Staff model good behaviour. They encourage children to be curious and to solve problems. This helps children to become confident learners.

Children are helpful and kind to each other and learn to say 'please' and 'thank you'. Children feel safe with the staff and build trusting relationships. Staff use consistent routines well to support children's well-being.

For example, they use visual prompts and reminders to help children understand when activities are coming to an end. Children develop a range of self-help skills, which contribute to preparing them for the next stage of their education, including school.

What does the early years setting do well and what does it need to do better?

Since the last inspection, managers have focused on the use of the outdoor spaces.

Children now have increased opportunities to develop their physical skills and they enjoy learning about the wider world, such as by growing and harvesting fruit for their snack times.Support for communication and language is good. Stories come to life as children immerse themselves in their learning.

For example, toddlers enjoy having stories read to them throughout the day. They choose books which link to real-life experiences, such as a trip to the shops and they discuss their shopping experiences.Staff provide a broad spectrum of activities to promote learning and children particularly enjoy solving problems in their play.

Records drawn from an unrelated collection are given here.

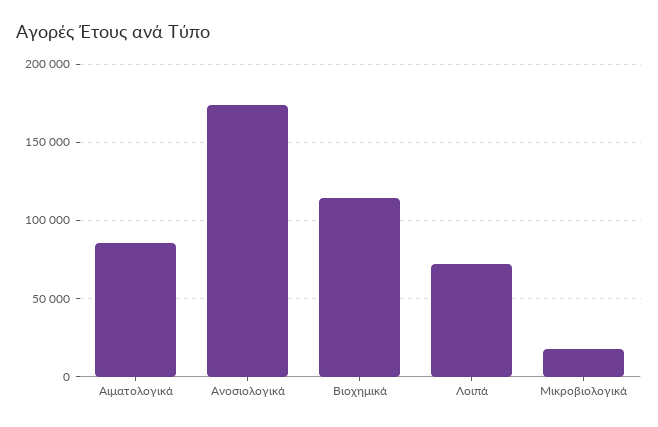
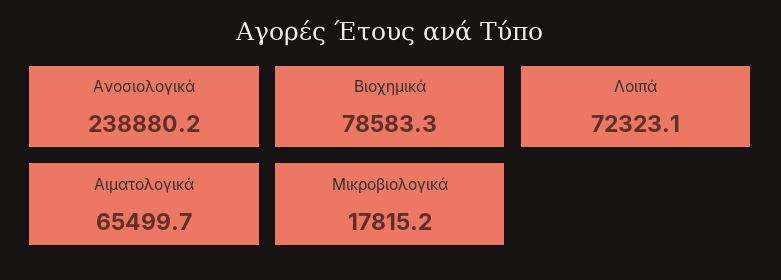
  {
-   "Αιματολογικά": 85000,
+   "Αιματολογικά": 65499.7,
-   "Ανοσιολογικά": 175000,
+   "Ανοσιολογικά": 238880.2,
-   "Βιοχημικά": 115000,
+   "Βιοχημικά": 78583.3,
    "Λοιπά": 72323.1,
    "Μικροβιολογικά": 17815.2
  }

However, on the day of inspection, children were unable to fully take part in planned, adult-led, activities as resources were not checked before use. This limits their levels of engagement.Staff support children in receipt of funding or with special educational needs and/or disabilities (SEND) effectively.

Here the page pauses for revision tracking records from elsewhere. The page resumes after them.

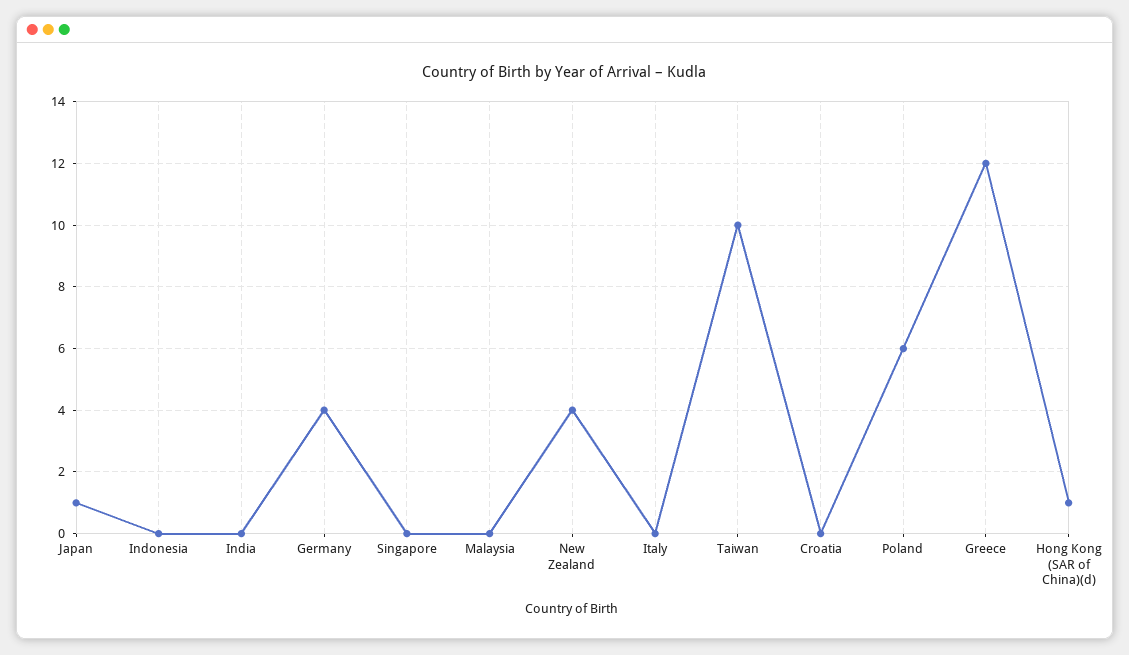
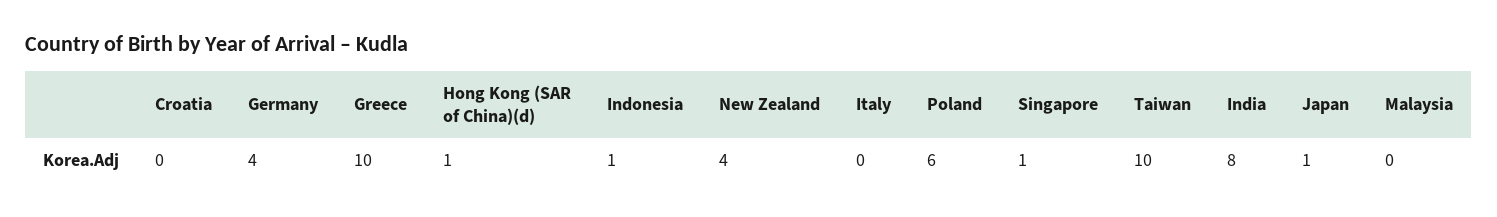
  {
    "Japan": 1,
-   "Indonesia": 0,
+   "Indonesia": 1,
-   "India": 0,
+   "India": 8,
    "Germany": 4,
-   "Singapore": 0,
+   "Singapore": 1,
    "Malaysia": 0,
    "New Zealand": 4,
    "Italy": 0,
    "Taiwan": 10,
    "Croatia": 0,
    "Poland": 6,
-   "Greece": 12,
+   "Greece": 10,
    "Hong Kong (SAR of China)(d)": 1
  }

For example, the special educational needs coordinator liaises with professionals, such as health visitors and the local authority, to seek guidance when necessary. Parents are included in discussions to find out what would be most helpful for their child.Staff provide sensitive support to help children learn about personal care.

For instance, they use visual signals before nappy changing or nose-wiping. Children recognise signs that they need the toilet. Parents praise the support their children receive for potty training.

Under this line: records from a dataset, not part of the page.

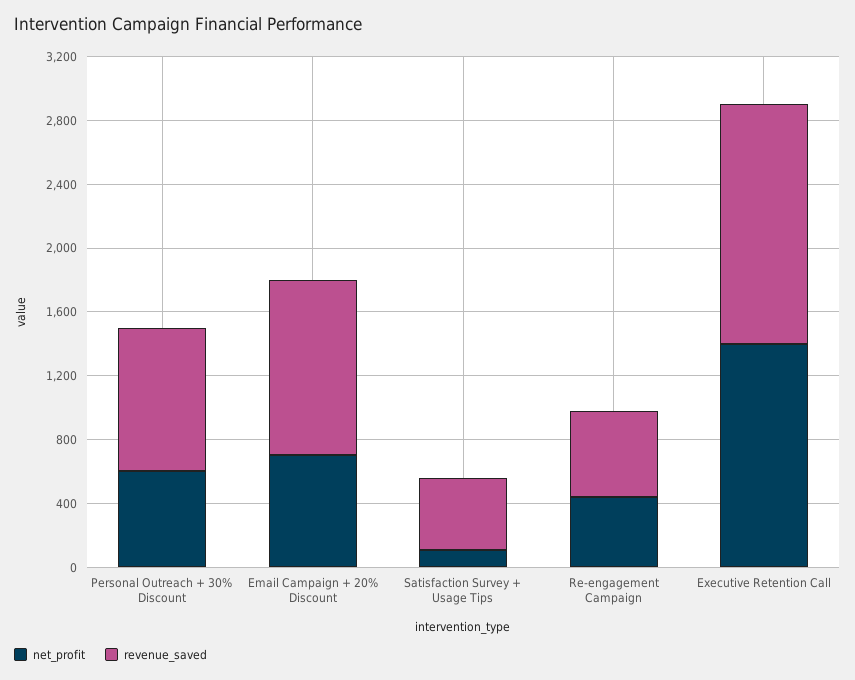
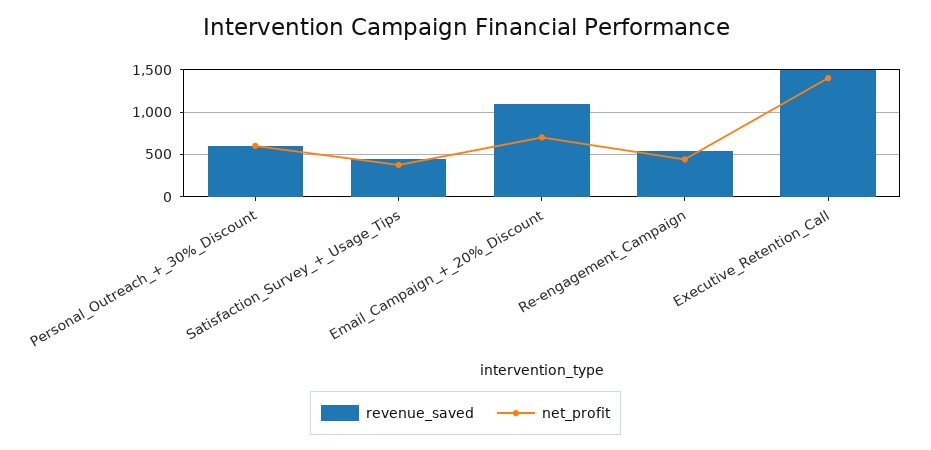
  {
    "net_profit": {
      "Personal Outreach + 30% Discount": 600,
      "Email Campaign + 20% Discount": 700,
-     "Satisfaction Survey + Usage Tips": 100,
+     "Satisfaction Survey + Usage Tips": 400,
      "Re-engagement Campaign": 400,
      "Executive Retention Call": 1400
    },
    "revenue_saved": {
-     "Personal Outreach + 30% Discount": 900,
+     "Personal Outreach + 30% Discount": 600,
      "Email Campaign + 20% Discount": 1100,
      "Satisfaction Survey + Usage Tips": 500,
      "Re-engagement Campaign": 500,
      "Executive Retention Call": 1500
    }
  }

Leadership and management are committed to providing high-quality care and education for all children. They provide staff with opportunities for continuing professional development. For example, staff have enrolled on a training programme to further develop the teaching of communication and language and mathematics.

New staff are supported through a period of induction. All staff speak highly of the support and advice that they receive from the manager and room leaders.Parents praise the support their children have received since COVID-19, particularly in relation to supporting their children's learning at home.

For example, staff provide weekly suggested activities. Parents talk about visiting local parks and woods to learn more about trees and collecting leaves to take into nursery. This supports the current activity of growth and Jack and the Beanstalk.

Staff also provide workshops, which helps develop parental understanding of the early years foundation stage curriculum and how they can support their child's learning at home.


The arrangements for safeguarding are effective.All staff have a secure understanding of how to protect children in their care.

They are aware of the signs and symptoms of abuse and how to report concerns. This includes the 'Prevent' duty and county lines. Staff use risk assessments indoors and outside to help them to keep children safe.

Leadership follow effective recruitment and induction processes, such as ensuring all new staff complete safeguarding training as soon as they start. This helps to ensure that staff are suitable to work with children.

What does the setting need to do to improve?

To further improve the quality of the early years provision, the provider should: plan and resource focused activities appropriately to enable all children to be fully included.